- To do: Locate each line of the material that contains the string "Airb" and copy those lines out.

- Study material:
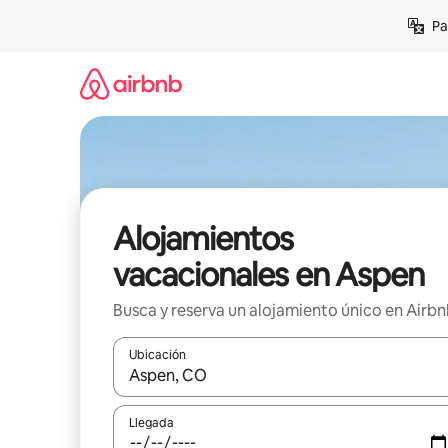
Ir
Pa
al
contenido
Alojamientos
vacacionales en Aspen
Busca y reserva un alojamiento único en Airb
Ubicación
Cuando los resultados estén disponibles, podrás na
Llegada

- Output for this task:
Busca y reserva un alojamiento único en Airb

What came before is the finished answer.